*Entries shown:*
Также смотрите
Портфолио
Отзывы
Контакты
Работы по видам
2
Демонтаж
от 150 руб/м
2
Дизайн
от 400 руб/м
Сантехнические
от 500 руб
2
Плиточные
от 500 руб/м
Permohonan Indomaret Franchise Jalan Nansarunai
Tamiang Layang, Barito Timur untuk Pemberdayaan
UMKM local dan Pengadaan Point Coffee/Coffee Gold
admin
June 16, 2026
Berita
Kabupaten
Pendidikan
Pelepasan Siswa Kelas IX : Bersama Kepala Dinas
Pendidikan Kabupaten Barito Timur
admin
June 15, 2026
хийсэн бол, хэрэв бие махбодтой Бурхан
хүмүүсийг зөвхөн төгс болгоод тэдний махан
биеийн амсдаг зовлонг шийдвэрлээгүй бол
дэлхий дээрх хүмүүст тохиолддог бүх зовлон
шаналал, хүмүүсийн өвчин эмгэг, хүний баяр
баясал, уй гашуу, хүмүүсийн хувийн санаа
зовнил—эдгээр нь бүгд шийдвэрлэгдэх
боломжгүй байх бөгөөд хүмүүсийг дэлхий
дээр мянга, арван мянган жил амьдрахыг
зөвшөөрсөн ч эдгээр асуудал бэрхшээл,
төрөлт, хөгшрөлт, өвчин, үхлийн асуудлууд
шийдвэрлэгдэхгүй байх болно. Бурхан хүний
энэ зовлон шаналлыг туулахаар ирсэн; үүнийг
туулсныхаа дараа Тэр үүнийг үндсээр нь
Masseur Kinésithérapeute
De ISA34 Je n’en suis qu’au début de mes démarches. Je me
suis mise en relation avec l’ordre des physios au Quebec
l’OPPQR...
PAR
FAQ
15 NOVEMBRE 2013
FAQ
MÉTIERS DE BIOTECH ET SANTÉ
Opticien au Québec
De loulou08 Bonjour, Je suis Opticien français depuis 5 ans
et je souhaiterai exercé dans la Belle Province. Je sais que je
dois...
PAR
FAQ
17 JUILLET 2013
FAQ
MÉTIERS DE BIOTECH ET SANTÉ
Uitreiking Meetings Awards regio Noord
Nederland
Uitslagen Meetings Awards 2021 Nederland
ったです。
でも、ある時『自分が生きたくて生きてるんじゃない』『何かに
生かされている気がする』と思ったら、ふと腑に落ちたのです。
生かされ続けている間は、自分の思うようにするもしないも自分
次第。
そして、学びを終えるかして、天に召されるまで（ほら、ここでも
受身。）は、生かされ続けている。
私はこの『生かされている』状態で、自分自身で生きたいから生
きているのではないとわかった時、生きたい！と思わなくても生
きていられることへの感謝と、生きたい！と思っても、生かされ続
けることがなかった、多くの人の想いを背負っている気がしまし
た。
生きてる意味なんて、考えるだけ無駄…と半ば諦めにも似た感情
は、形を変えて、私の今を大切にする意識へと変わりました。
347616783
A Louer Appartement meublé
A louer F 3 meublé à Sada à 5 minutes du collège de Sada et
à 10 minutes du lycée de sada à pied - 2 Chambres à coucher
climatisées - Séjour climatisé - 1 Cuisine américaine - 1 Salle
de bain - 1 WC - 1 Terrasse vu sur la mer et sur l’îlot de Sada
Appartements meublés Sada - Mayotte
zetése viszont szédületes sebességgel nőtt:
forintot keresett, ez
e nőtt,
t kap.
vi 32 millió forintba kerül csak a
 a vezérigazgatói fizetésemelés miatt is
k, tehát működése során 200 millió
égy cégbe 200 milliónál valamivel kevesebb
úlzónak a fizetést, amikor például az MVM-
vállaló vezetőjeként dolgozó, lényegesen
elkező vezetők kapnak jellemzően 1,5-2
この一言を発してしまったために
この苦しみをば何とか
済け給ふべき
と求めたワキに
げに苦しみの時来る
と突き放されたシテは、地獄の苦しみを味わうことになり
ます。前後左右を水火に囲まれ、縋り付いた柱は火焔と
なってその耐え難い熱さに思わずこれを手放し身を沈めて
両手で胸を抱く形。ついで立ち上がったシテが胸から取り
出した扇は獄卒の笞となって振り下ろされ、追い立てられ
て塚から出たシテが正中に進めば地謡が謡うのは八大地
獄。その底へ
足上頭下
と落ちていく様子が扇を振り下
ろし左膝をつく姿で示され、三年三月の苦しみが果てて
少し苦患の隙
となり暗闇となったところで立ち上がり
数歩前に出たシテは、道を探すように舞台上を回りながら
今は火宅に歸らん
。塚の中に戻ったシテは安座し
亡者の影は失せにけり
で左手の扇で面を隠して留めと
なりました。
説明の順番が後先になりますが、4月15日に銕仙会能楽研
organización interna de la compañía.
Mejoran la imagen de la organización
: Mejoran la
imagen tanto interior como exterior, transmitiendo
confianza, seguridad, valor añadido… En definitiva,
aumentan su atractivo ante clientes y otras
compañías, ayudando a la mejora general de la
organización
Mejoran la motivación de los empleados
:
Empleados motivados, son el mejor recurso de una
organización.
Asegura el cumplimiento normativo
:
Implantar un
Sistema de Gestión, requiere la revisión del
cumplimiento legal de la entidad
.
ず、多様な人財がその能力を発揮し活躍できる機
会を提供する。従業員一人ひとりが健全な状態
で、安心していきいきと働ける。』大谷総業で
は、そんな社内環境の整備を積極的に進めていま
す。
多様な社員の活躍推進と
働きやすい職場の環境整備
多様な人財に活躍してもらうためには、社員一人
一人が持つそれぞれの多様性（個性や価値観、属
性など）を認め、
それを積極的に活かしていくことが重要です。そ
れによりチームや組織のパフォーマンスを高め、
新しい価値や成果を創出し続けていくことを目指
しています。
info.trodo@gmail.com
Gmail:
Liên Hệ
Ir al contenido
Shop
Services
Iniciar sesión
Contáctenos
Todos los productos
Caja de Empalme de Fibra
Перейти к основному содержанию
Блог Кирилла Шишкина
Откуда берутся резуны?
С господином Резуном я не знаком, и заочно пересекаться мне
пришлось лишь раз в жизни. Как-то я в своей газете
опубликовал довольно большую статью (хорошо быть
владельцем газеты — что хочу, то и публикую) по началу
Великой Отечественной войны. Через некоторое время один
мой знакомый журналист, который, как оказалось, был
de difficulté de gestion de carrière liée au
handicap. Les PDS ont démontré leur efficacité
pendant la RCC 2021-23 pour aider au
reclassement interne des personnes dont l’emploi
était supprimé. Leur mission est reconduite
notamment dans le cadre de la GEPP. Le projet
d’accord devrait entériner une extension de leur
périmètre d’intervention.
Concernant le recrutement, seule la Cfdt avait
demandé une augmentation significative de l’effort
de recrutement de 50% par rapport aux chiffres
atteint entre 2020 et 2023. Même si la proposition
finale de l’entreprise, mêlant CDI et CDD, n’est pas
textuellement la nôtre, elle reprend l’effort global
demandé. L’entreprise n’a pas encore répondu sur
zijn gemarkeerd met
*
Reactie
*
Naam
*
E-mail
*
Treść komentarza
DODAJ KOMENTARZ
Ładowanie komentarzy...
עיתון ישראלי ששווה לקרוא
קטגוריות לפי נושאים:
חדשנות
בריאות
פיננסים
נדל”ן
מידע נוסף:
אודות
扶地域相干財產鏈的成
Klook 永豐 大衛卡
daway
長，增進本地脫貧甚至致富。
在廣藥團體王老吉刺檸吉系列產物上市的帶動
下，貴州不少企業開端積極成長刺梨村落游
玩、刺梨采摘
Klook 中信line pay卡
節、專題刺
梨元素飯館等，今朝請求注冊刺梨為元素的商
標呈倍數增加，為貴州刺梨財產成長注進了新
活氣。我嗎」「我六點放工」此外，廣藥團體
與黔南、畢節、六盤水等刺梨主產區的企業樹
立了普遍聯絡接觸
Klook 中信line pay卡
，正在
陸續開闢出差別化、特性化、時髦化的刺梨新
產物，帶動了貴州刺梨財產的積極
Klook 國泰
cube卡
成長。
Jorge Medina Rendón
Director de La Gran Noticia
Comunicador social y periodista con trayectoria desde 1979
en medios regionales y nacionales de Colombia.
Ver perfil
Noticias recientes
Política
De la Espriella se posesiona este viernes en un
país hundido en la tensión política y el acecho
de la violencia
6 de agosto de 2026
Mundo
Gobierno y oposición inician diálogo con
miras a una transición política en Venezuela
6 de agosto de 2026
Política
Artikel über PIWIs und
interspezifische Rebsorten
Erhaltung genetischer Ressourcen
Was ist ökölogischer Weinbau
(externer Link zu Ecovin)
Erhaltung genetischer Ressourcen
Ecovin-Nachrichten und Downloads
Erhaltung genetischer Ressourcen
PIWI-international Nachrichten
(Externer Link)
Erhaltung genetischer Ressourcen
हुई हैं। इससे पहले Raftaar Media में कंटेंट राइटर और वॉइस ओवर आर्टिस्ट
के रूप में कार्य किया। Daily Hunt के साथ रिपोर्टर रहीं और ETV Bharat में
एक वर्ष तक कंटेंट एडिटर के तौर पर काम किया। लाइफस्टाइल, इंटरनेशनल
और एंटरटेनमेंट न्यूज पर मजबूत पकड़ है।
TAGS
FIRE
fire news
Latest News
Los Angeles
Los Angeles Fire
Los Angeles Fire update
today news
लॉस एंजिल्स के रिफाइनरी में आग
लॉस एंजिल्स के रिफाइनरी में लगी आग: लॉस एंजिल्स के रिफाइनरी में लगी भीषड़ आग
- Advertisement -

*What the task asks:* Show me every line of the entries above that holds "dans".

*Solved problem:*
et je souhaiterai exercé dans la Belle Province. Je sais que je
notamment dans le cadre de la GEPP. Le projet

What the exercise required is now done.